Moving to it being a normal field would actually clean up a lot of weirdness in how examples work. In some examples we read a string version of a timestamp into [timestamp], and then use the date filter to move it into [@timestamp], then finally delete [timestamp]. It'd make more sense to read the string straight into [@timestamp] and then immediately convert the type in place with the date filter IMHO.

One other thought, have you considered that the 'hide-able' approach makes the logical nullity of timestamps weird to express. If you want to express "I don't have a timestamp" then you need to make some other field for that called [no_timestamp]. Imagine a user who expects the origin of requests to always provide the timestamp. Our 'default' behavior then gets in the way and they need to hack around it.

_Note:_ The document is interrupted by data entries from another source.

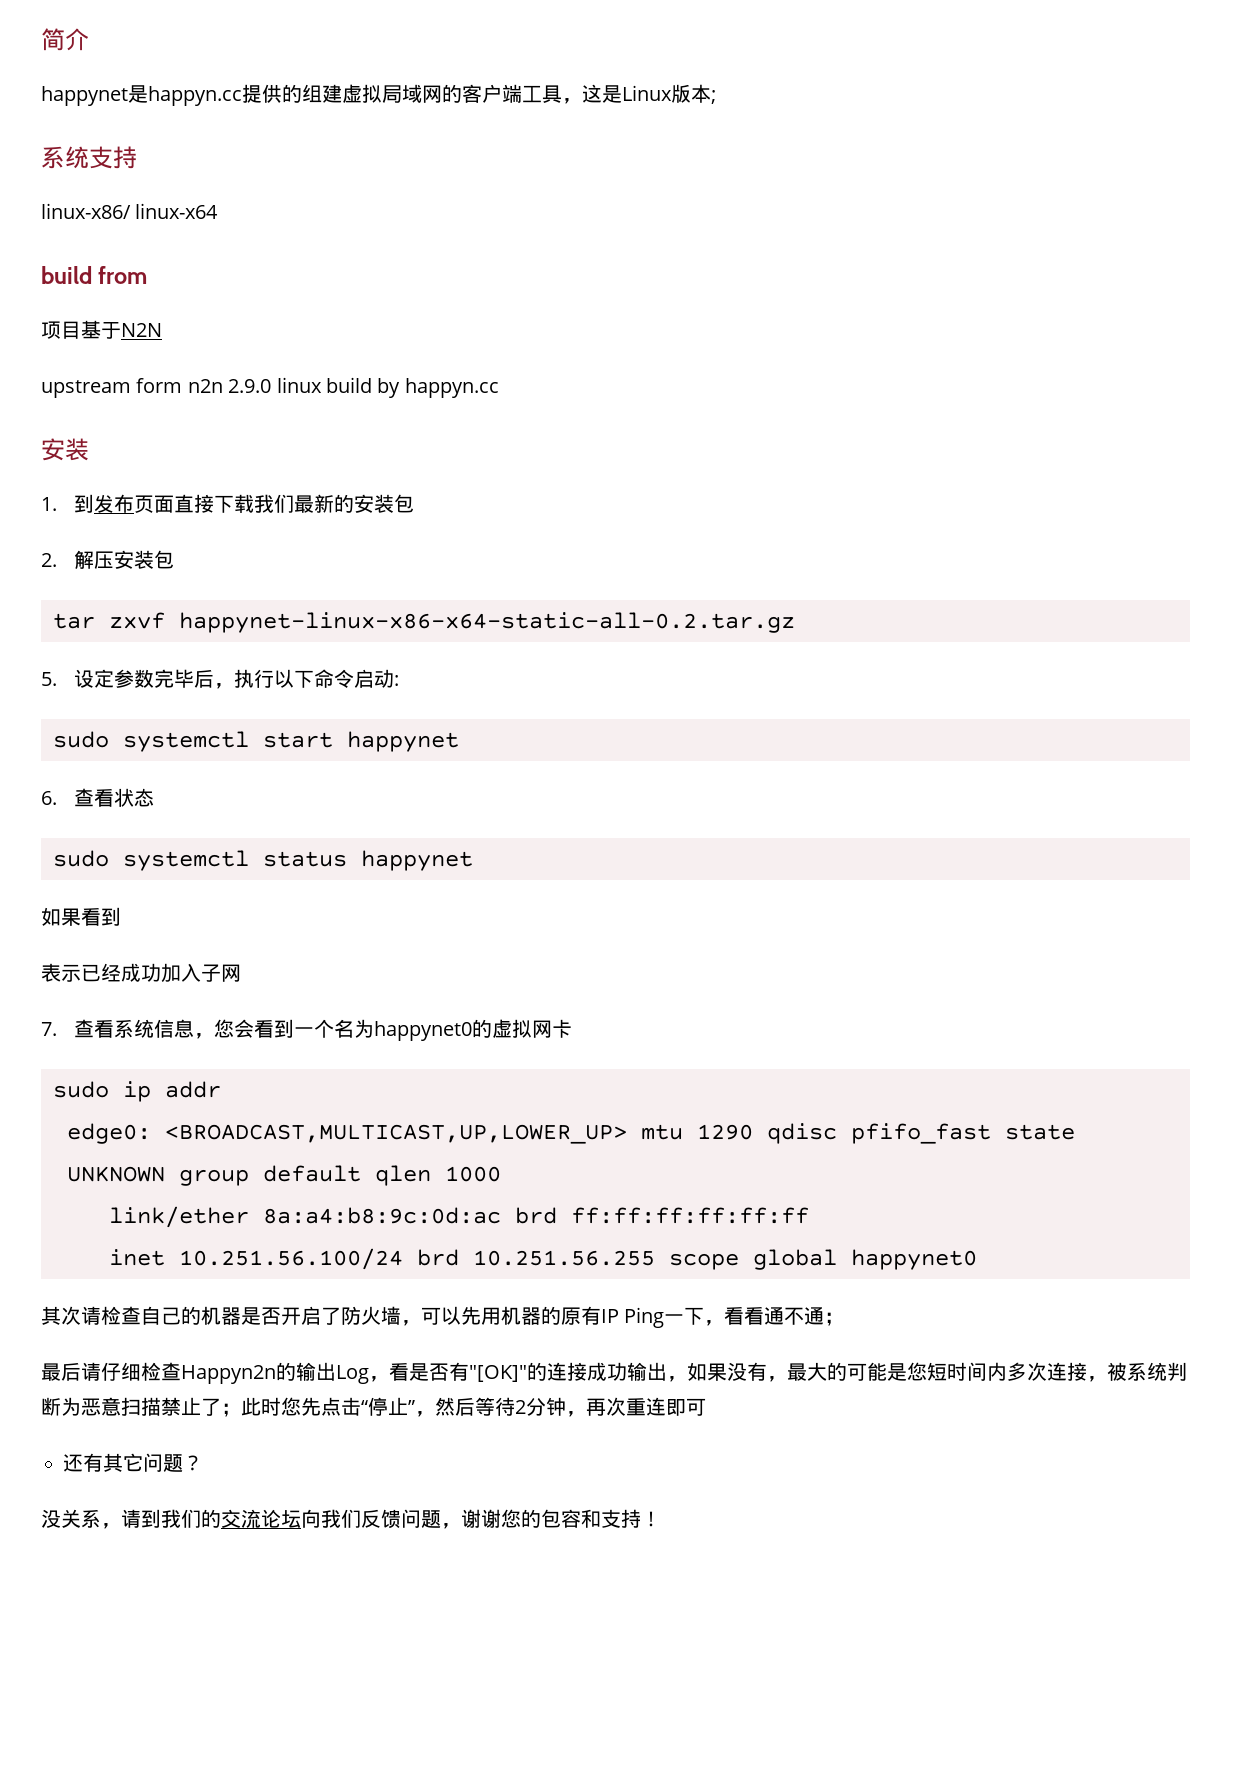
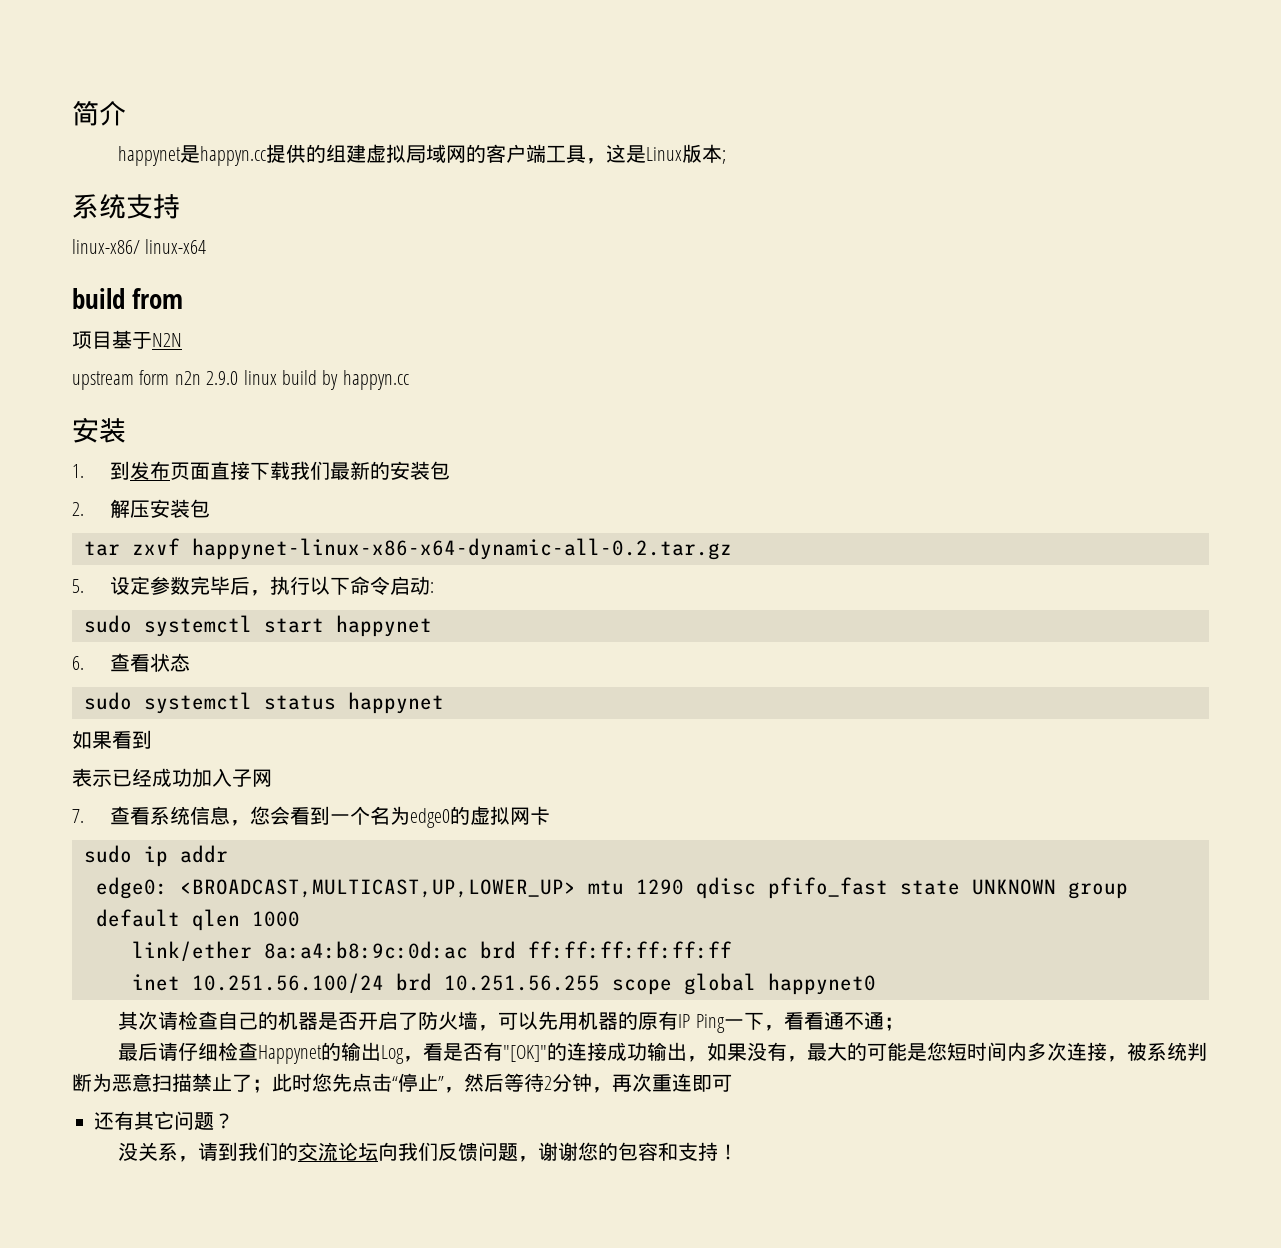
[179,612,795,633] happynet-linux-x86-x64-static-all-0.2.tar.gz -> [192,538,732,560] happynet-linux-x86-x64-dynamic-all-0.2.tar.gz
[373,1021,472,1041] happynet0 -> [409,808,450,828] edge0
[181,1365,276,1384] Happyn2n -> [258,1045,323,1064] Happynet

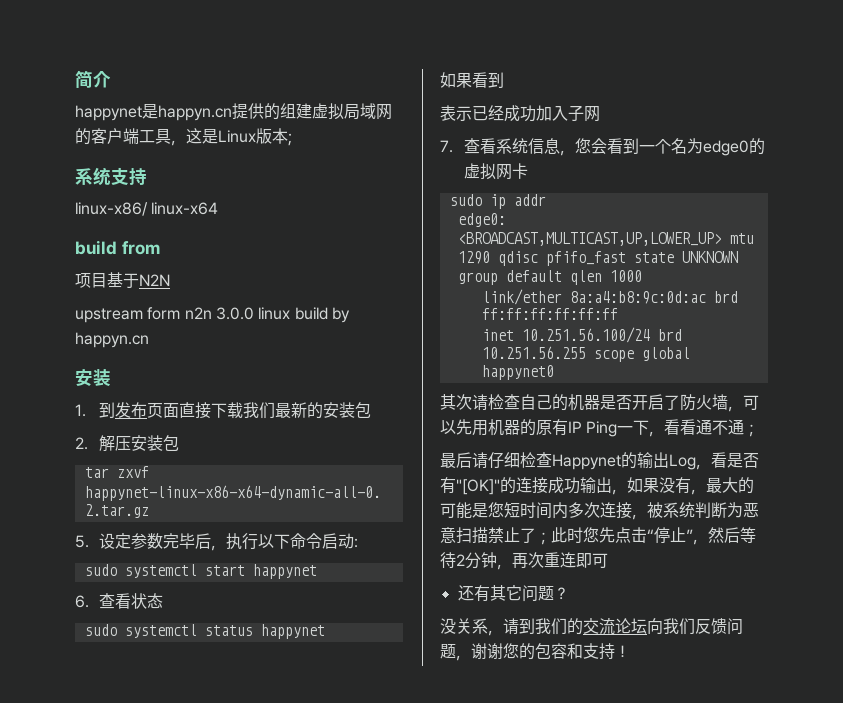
[200,146,267,166] happyn.cc -> [158,105,232,121] happyn.cn
[206,371,239,385] 2.9.0 -> [215,307,254,320] 3.0.0
[342,370,409,390] happyn.cc -> [75,332,149,348] happyn.cn

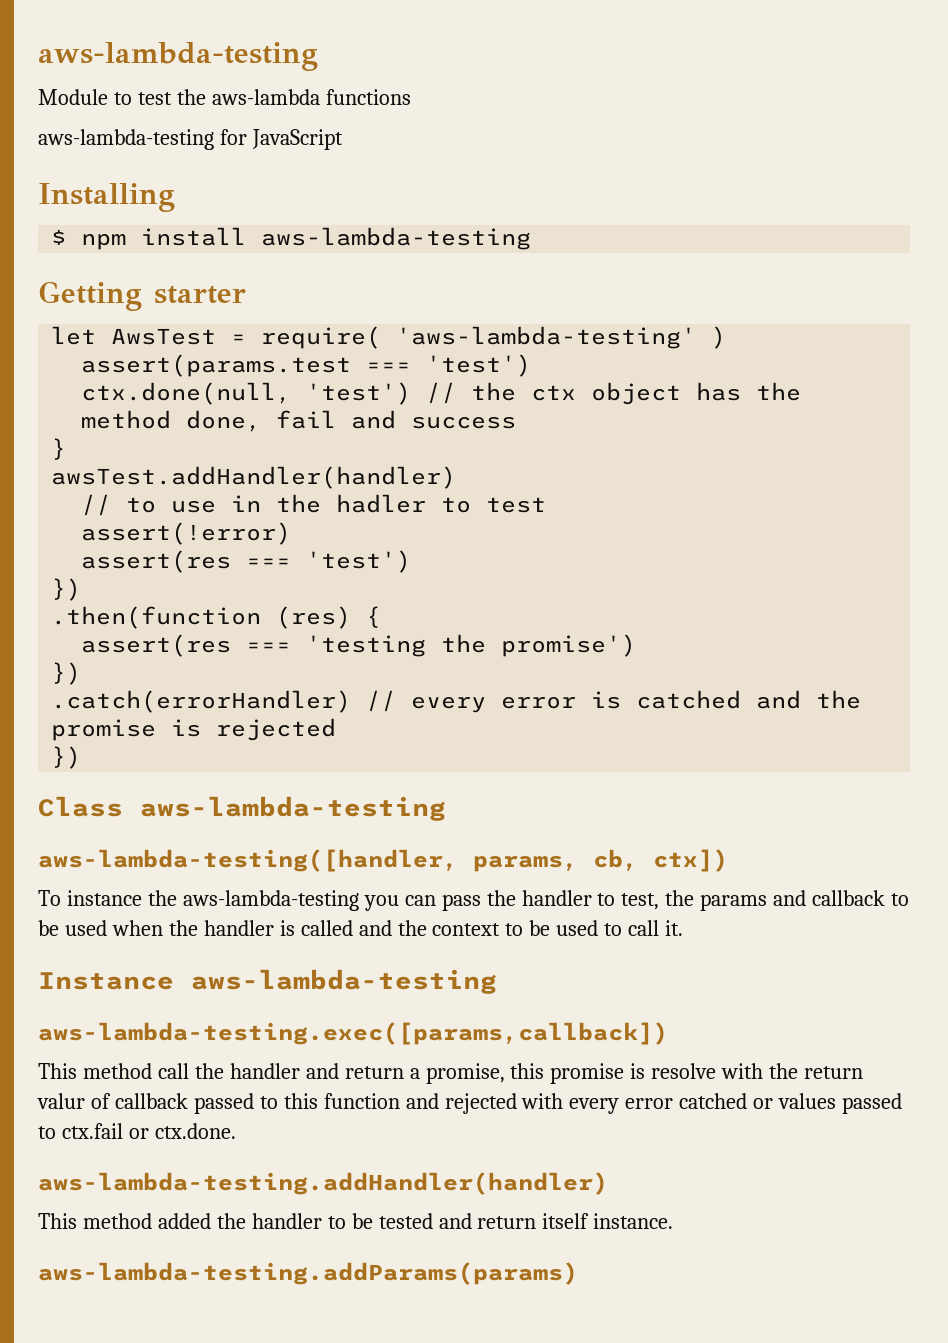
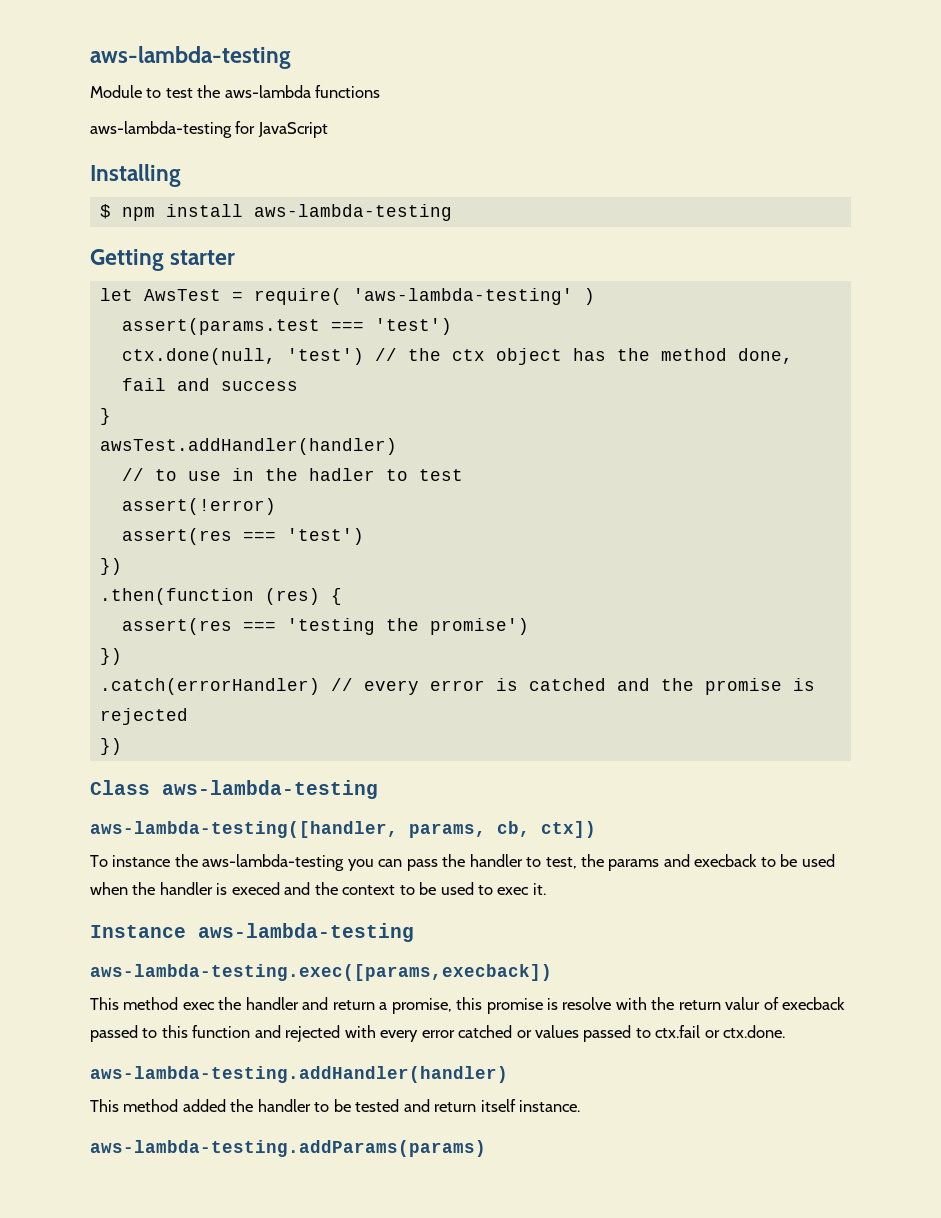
[812,890,886,906] callback -> [694,854,758,867] execback
[300,920,353,936] called -> [231,882,280,895] execed
[628,920,660,936] call -> [497,887,530,895] exec
[38,1022,668,1045] [38,1063,189,1079] aws-lambda-testing.exec([params,callback]) // This method call -> [90,964,552,981] [90,997,215,1010] aws-lambda-testing.exec([params,execback]) // This method exec
[114,1093,188,1109] callback -> [782,997,846,1010] execback

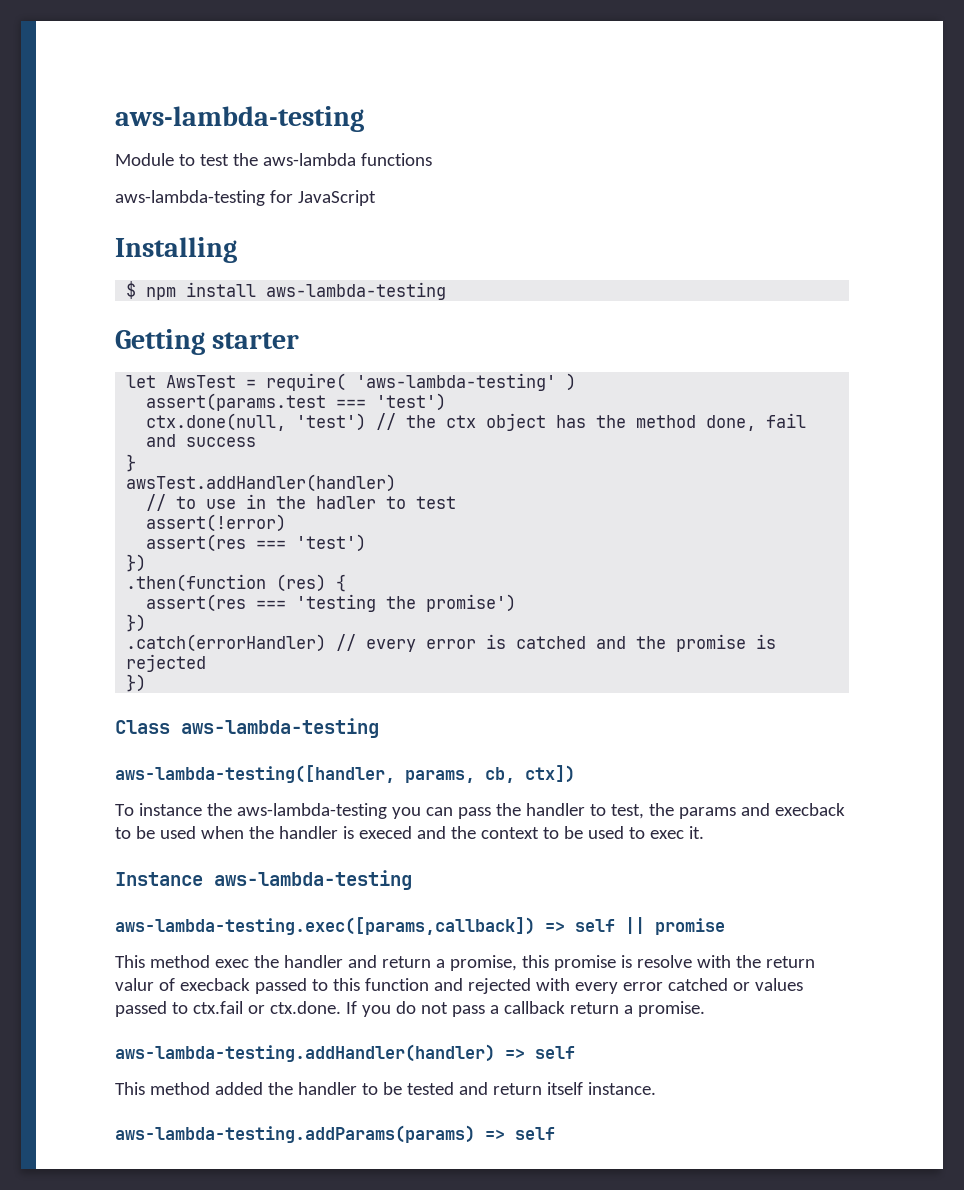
[90,964,552,981] aws-lambda-testing.exec([params,execback]) -> [115,917,725,935] aws-lambda-testing.exec([params,callback]) => self || promise
(786, 1031) none -> [345,1001,705,1017] If you do not pass a callback return a promise.
(508, 1074) none -> [505,1046,575,1059] => self
(486, 1148) none -> [485,1127,555,1140] => self

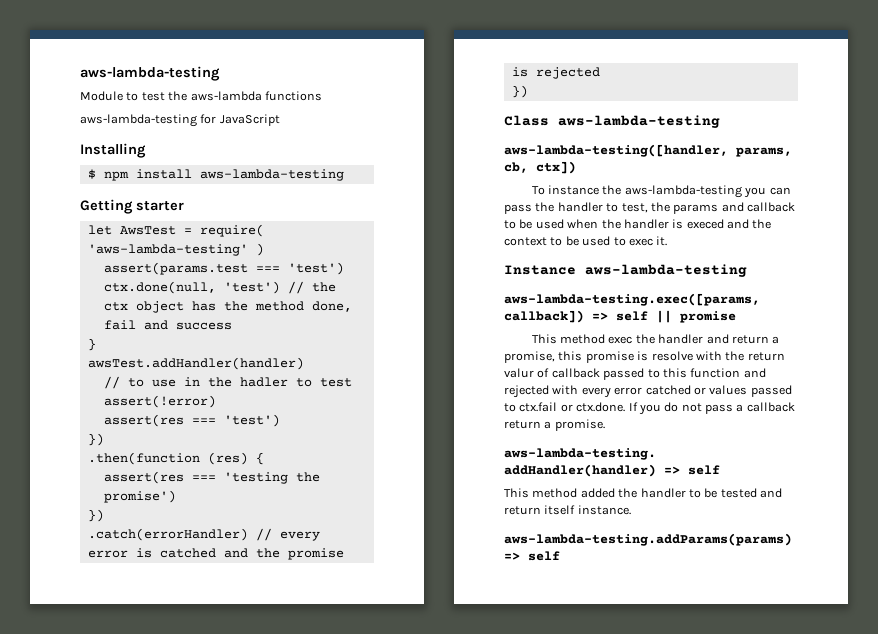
[774,803,845,816] execback -> [747,202,795,212] callback
[179,978,250,991] execback -> [551,368,600,378] callback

colinsurprenant commented 6 years ago

I guess It is a question of how much we need to change to solve which scope of problem, in what timeframe taking into account the BWC issues. The point of my proposed solution is to be simple, applicable today, backward compatible and does not require any modifications in the plugins or user configurations. But the tradeoff is to have a exceptional behaviour when removing the @timestamp field (which I tried to show it is a minor tradeoff IMO because the intent of removing that field is preserved, but that fine if opinions diverge here).

It's all good if we agree to go wide and completely redefine the timestamp handling and behaviour in logstash and plugins too.

jsvd commented 6 years ago

Considering logstash 7.0 is far away but not too much, this is a great time to be considering breaking changes and the upgrade+deprecation path for them in the 6.4/6.5 minors.

IMO, I think that moving the timestamp field to the @metadata (or another meta namespace) and making all sprintf calls lax would remove surprises in sprintf behaviour, solve the default serialization issue and keep the current timestamp related apis in the event class working as before.

BWC-wise, this shouldn't break almost any plugin, as they should be using event.timestamp = or event.set_timestamp anyway. Grepping for @timestamp on our default plugins shows a very small list of hits. One thing we'd have to consider is the default schema we push to elasticsearch, that currently contains @timestamp, but that could be solved at the es output plugin level.

Tbh I don't see an urgency is solving this in any immediate time frame, this situation pops up once in a while and we could just improve the wording in the exception we output, but otherwise we have the breathing room to make "the right decision" without pressure to deliver a fix.